Kumpulan tulang manusia yang ditemukan 50 tahun lalu di A Somerset lubang-lubang tersebut adalah bukti pembantaian paling berdarah yang diketahui pada zaman prasejarah Inggris – dan kanibalisme Zaman Perunggu, kata para arkeolog.
Setidaknya 37 pria, wanita dan anak-anak terbunuh pada suatu waktu antara tahun 2200 SM. dan 2000 SM, dan tubuh mereka dibuang ke dalam lubang alami yang dalam Rumah Penyewaan Warrendekat Ngarai Cheddar.
Studi ilmiah besar pertama sejak tulang-tulang itu ditemukan pada tahun 1970-an kini menyimpulkan bahwa setelah kematian mereka yang kejam, individu-individu tersebut dipotong-potong dan dibantai, dan setidaknya beberapa di antaranya dimakan.
Banyak tengkorak korban yang retak akibat pukulan yang menewaskan mereka, dan tulang kaki serta lengan dibelah setelah kematian untuk diambil sumsum tulangnya. Tulang lengan dan kaki menunjukkan bukti pernah dikunyah oleh gigi geraham manusia.
Menurut Rick Schultingpenulis utama dan Profesor Arkeologi Ilmiah dan Prasejarah di Universitas Oxford.

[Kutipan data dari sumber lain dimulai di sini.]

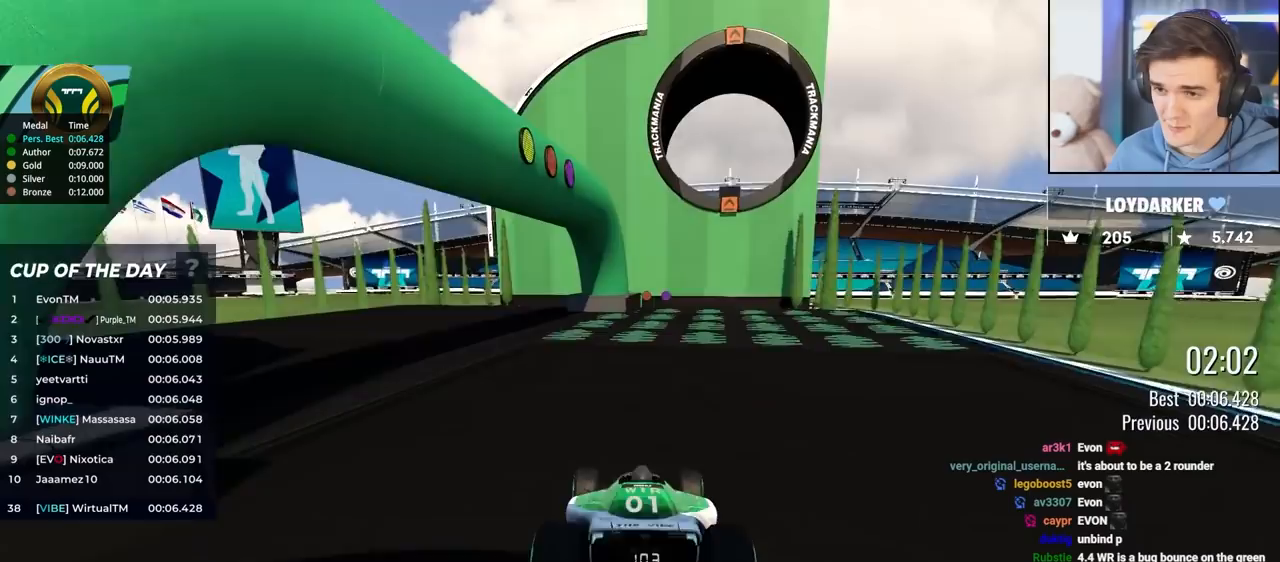
{"keys": ["up"], "events": [[167, "left", "down"], [267, "left", "up"]]}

Hal ini mungkin akan membuat pembantaian Charterhouse Warren menjadi peristiwa yang luar biasa, bahkan pada masanya, katanya kepada Guardian.
“Di Inggris pada Zaman Perunggu Awal, kita hanya punya sedikit bukti adanya kekerasan. “Pemahaman kita tentang periode ini sebagian besar terfokus pada perdagangan dan pertukaran: bagaimana orang membuat tembikar, bagaimana petani, bagaimana mereka menguburkan orang mati,” katanya. “Tidak ada diskusi nyata mengenai peperangan atau kekerasan skala besar selama periode itu, semata-mata karena kurangnya bukti.”

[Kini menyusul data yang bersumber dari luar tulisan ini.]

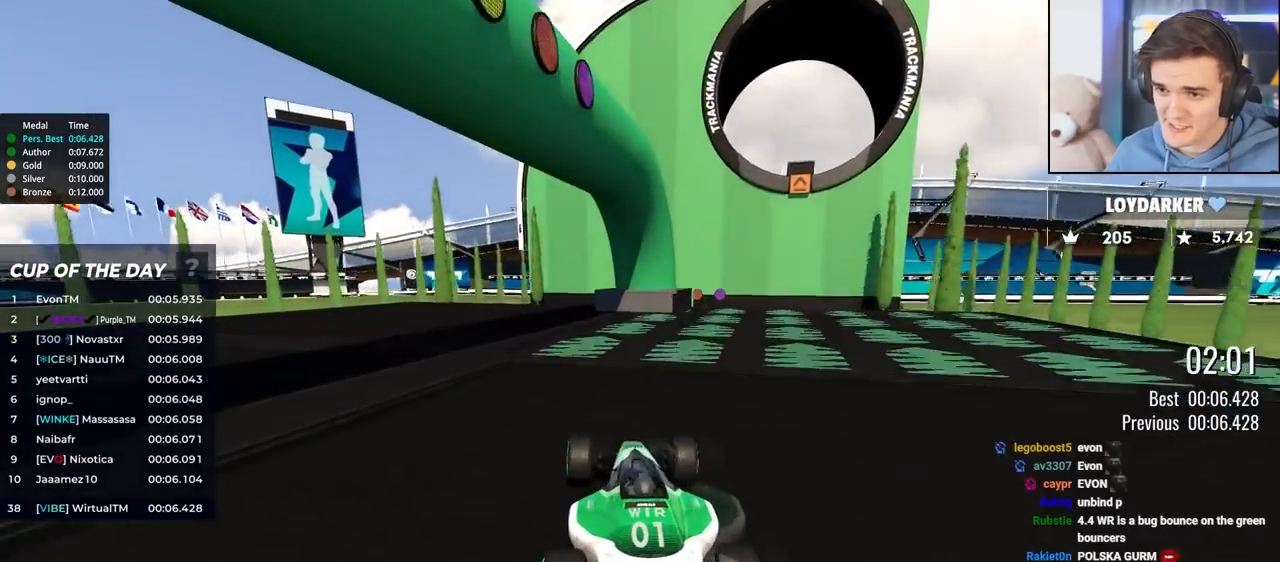
{"keys": ["brake", "right", "up"], "events": [[133, "left", "down"], [233, "left", "up"], [367, "brake", "down"], [417, "right", "down"]]}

Kanibalisme dalam skala sebesar ini juga tidak umum, kata Schulting. “Jika hal ini dianggap ‘normal’, Anda pasti akan menemukan buktinya di situs lain. “Kami memiliki ratusan kerangka dari periode ini, dan Anda tidak akan melihat hal-hal seperti ini.”
Tulang-tulang itu ditemukan oleh para penjelajah gua di dekat dasar lubang alami setinggi 15 meter. Peristiwa-peristiwa tersebut dicatat secara singkat, dikemas dalam kotak, dan sebagian besar diabaikan selama lima dekade.

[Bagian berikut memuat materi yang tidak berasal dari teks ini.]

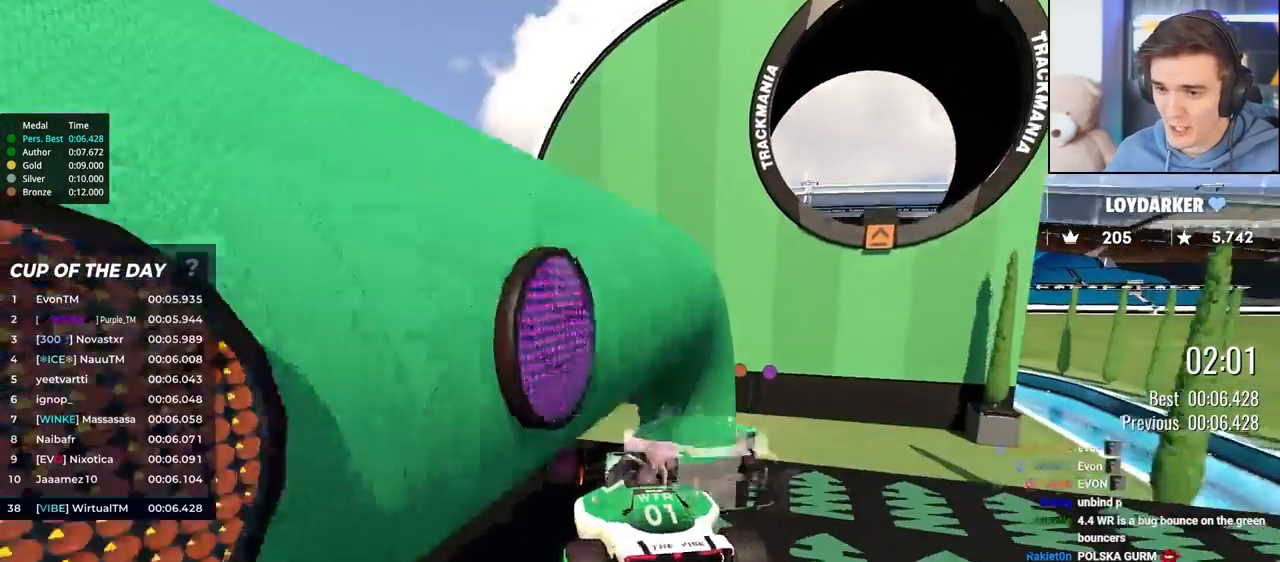
{"keys": [], "events": [[50, "brake", "up"], [150, "right", "up"], [250, "up", "up"]]}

Schulting mengatakan bahwa ketika dia dan rekan-rekannya di Oxford mulai memeriksanya, mereka “dengan cepat menyadari bahwa ini adalah komposisi yang jauh lebih besar daripada yang diperkirakan siapa pun.”
Hampir setengah dari tulang tersebut adalah anak-anak, menunjukkan bahwa seluruh komunitas musnah dalam satu peristiwa yang sangat brutal.
Keadaan seutuhnya tidak akan pernah diketahui, namun Schulting dan rekan penulisnya berspekulasi bahwa ini mungkin merupakan contoh “kekerasan sebagai pertunjukan”, dimana para pelaku bermaksud menakuti dan memperingatkan masyarakat luas. Menskalakan, menyembelih, dan memakan korban juga mempunyai efek mengerikan yang serupa.
“Siapa pun yang melakukan hal itu pasti merasa takut: saya pikir, hal ini akan bergema melalui ruang dan waktu di wilayah tertentu, mungkin selama beberapa generasi, sebagai sesuatu yang mengerikan yang terjadi di sini.” Ini mungkin merupakan balas dendam atas pembunuhan massal sebelumnya atau memicu tindakan balas dendam di kemudian hari – peristiwa yang masih belum ada buktinya, katanya.
Dia menambahkan: “Charterhouse Warren adalah salah satu situs arkeologi langka yang menantang cara kita berpikir tentang masa lalu. Ini adalah pengingat yang jelas bahwa manusia di zaman prasejarah bisa menyamai kekejaman yang terjadi saat ini dan menyoroti sisi gelap perilaku manusia. Bahwa peristiwa ini tidak mungkin terjadi sekali saja, menjadikan kisahnya semakin penting untuk diceritakan.”
Penelitian ini dipublikasikan di zaman kuno.